Butler, Shine, Stern & Partners (also known as BSSP) is an agency headquartered in Sausalito, California, providing services in advertising, online content, experiential marketing, web development, data analytics, integrated communications planning, and strategic brand consulting. BSSP is one of the largest independent agencies on the West Coast.

History
Butler, Shine, Stern & Partners was founded in 1993 when John Butler and Mike Shine became the first creative team to leave Goodby, Silverstein & Partners to form their own agency.  Greg Stern joined shortly thereafter as Chief Executive Officer.

In 2003, BSSP acquired SF Interactive (SFI). In 2005, they launched Cleaver Content, an in-house studio that the agency leverages to shoot, edit, code, design and produce all forms of content.

As advertising agency for Converse, BSSP created the award-winning "Brand Democracy" campaign - one of the first uses of consumer-generated content as advertising.  

In 2006, BSSP took over BMW's MINI Cooper account after Crispin, Porter + Bogusky dropped them for Volkswagen.  In 2009, BSSP won a Gold Effie Award for their MINI Clubman advertising campaign. 

BSSP worked with Priceline for over 9 years, and created the iconic Priceline Negotiator campaign featuring William Shatner.  

Awarded Small Agency of the Decade by Adweek Media: Best of 2000s, BSSP was named one of the top Places to Work in the U.S. by Outside Magazine in 2011, 2012, 2013 and 2014.  
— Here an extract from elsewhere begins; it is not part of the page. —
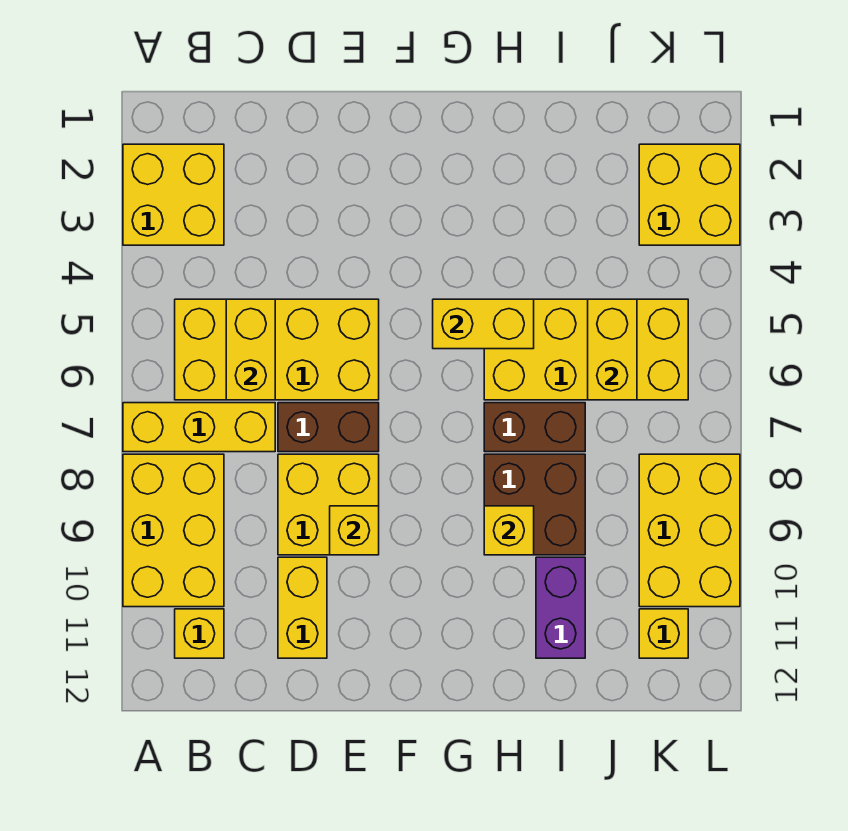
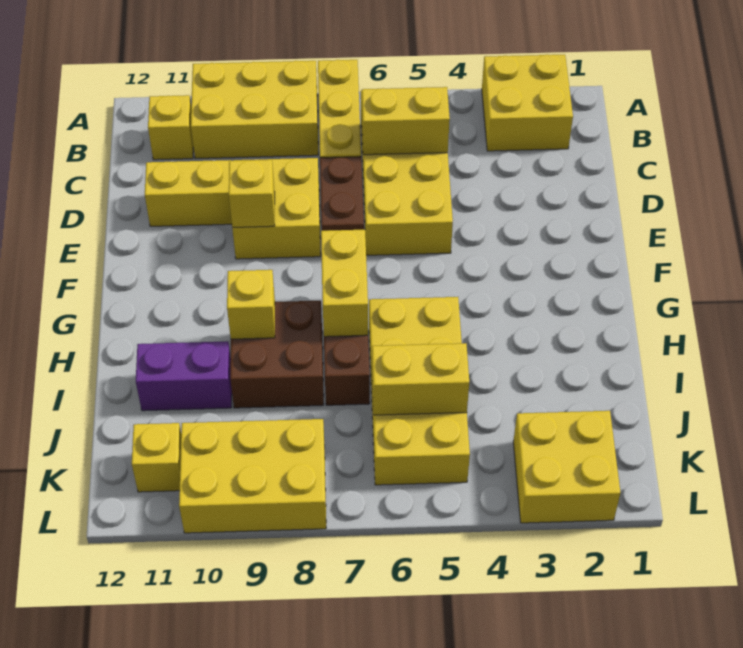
yellow brick G5:H5 level 2 -> yellow brick G7:H7 level 2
In 2017, BSSP resigned the MINI account after an 11 year long relationship.  Leveraging their automotive experience, the agency was soon after awarded the Mitsubishi advertising account.  

In 2018, BSSP was named AdAge's Small Agency of the Year based on their accomplishments with clients including Mitsubishi, Blue Shield of California, and leading basketball videogame title NBA 2K.

BSSP has fostered a multi-year partnership with Blue Shield of California, creating notable campaigns for this brand.  

The agency has  supported a steadily increasing roster of consumer brands owned by Sovos Brands, including Rao's Homemade, Michael Angelo's, Noosa yoghurt, and Birchbenders.

In addition to leading BSSP for over 27 years, the agency's founders are industry leaders:  John Butler was previously president of the prestigious One Club, and Greg Stern served as Chairman of the 4As.  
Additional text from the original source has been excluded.